Hier liegt das Dilemma. Deutschland hat in der Vergangenheit zwar Wiedergutmachung auch an Individuen gezahlt. Voraussetzung dafür war, dass sie noch lebten. Das betraf vor allem Opfer des Holocausts und Zwangsarbeiter. Täter wie Opfer sind im Fall der Herero und der Nama aber schon lange tot. Bei ihren Nachfahren handelt es sich um die Ur-Ur-Enkel. Inwiefern Deutschland sich dazu durchringt, Wiedergutmachung zu leisten, ist in diesem Fall also weniger eine juristische als eine moralische Frage.

Erinnert sei hier an die Zeit nach dem Zweiten Weltkrieg. Damals hatten die Alliierten gar nicht erst versucht, Deutschland für die Schäden des Krieges haftbar zu machen. Doch die Bundesregierung sah sich wegen des Holocausts gegenüber Israel in der Schuld. Der damalige Bundeskanzler Konrad Adenauer setzte 1952 ein Sonderabkommen durch. Deutschland zahlte unter anderem drei Milliarden D-Mark. Eine Geste, die Deutschland wieder Respekt in der internationalen Gemeinschaft verschaffen sollte.

Konvention zur Unterstützung indigener Völker

Auch jetzt geht es um den Ruf der Bundesrepublik. In ihrer Klageschrift beziehen sich die Vertreter der Herero und Nama auf eine Konvention der Vereinten Nationen von 2007. Die Unterzeichner, dazu gehören Namibia und Deutschland, haben sich dazu verpflichtet, indigene Völker speziell zu unterstützen. Konkrete Forderungen, wie etwa Geldzahlungen sind darin aber nicht festgeschrieben.

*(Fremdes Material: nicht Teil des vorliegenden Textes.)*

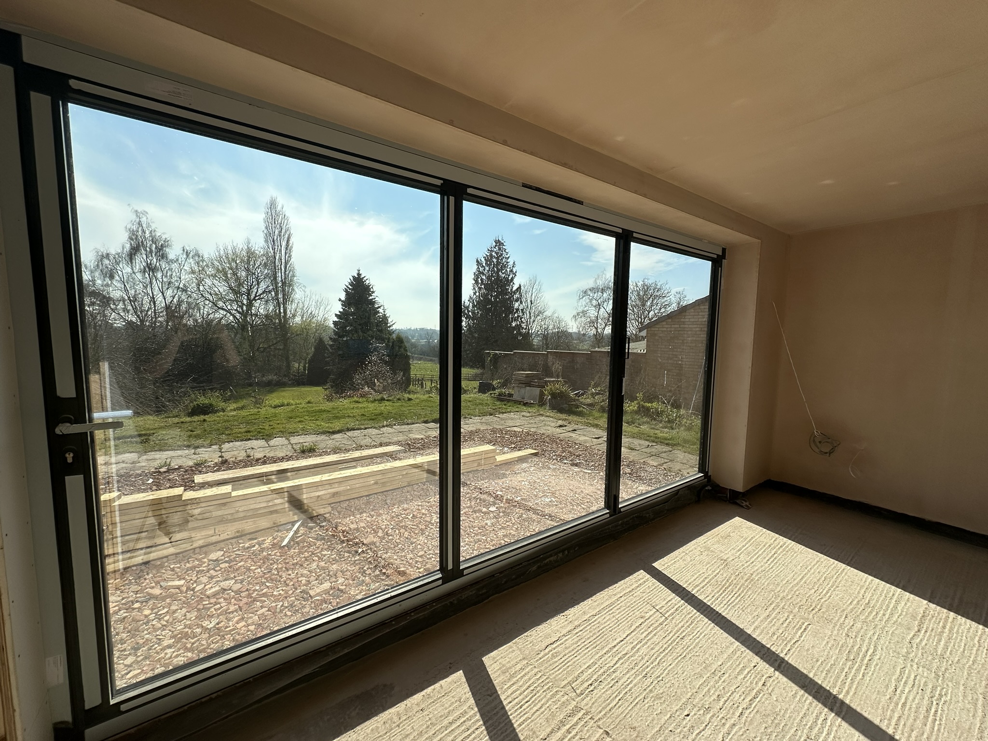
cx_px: 494
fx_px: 400
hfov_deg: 102.1
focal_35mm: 14
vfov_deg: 85.7
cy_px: 370
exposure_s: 1/2564
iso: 40
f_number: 2.2
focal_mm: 2.22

Die namibischen Volksgruppen fordern nun keine bestimmte Summe. Sie argumentieren, die Herero und Nama würden bis heute unter den Folgen der Kolonialzeit leiden, beispielsweise durch Vertreibungen von ihren Ländereien. Sie bitten darum, den Verlust schätzen zu lassen. In der Klageschrift wird die Einrichtung eines Trusts gefordert, um den Verlust finanziell auszugleichen. Zentraler Wunsch ist zudem die Einbeziehung in Gespräche über spezielle Ausbildungsmaßnahmen sowie ein Jugendaustausch für Mitglieder der Herero und Nama.

Der Afrika-Historiker und Genozidforscher Jürgen Zimmerer hofft, dass Deutschland auch ohne Prozess auf die Forderungen der Herero und Nama eingeht. "Ein Land, das immer wieder darauf pocht, dass internationale Verträge eingehalten werden, kann es sich nicht leisten, vor Gericht zu verlieren", so Zimmerer.

"Die ganze Welt schaut auf diesen Vorgang"

Das aktuelle Verfahren könnte allerdings weitreichende Konsequenzen haben. Sollte Deutschland den Forderungen freiwillig zustimmen oder gerichtlich dazu gezwungen werden, zieht das möglicherweise weitere Klagen nach sich. Angehörige von Opfergruppen aus der Kolonialzeit könnten Forderungen geltend machen. Betroffen wäre aber nicht nur Deutschland. "Die ganze Welt schaut auf diesen Vorgang. Er betrifft alle einstigen Kolonialmächte", so Zimmerer. Darunter auch Frankreich - und natürlich Großbritannien.

Denkbar wäre Zimmerer zufolge auch, dass Angehörige von Opfern des Nationalsozialismus gegen Deutschland klagten. Wie hoch die Schadenssume wäre, ließe sich nicht bemessen. Im Gedächtnis geblieben ist Zimmerer das Zitat eines Mitarbeiters des Auswärtigen Amtes: Wenn man nach dem Ersten und Zweiten Weltkrieg anfinge, für Getötete Kompensation zu leisten, dann wäre Deutschland pleite.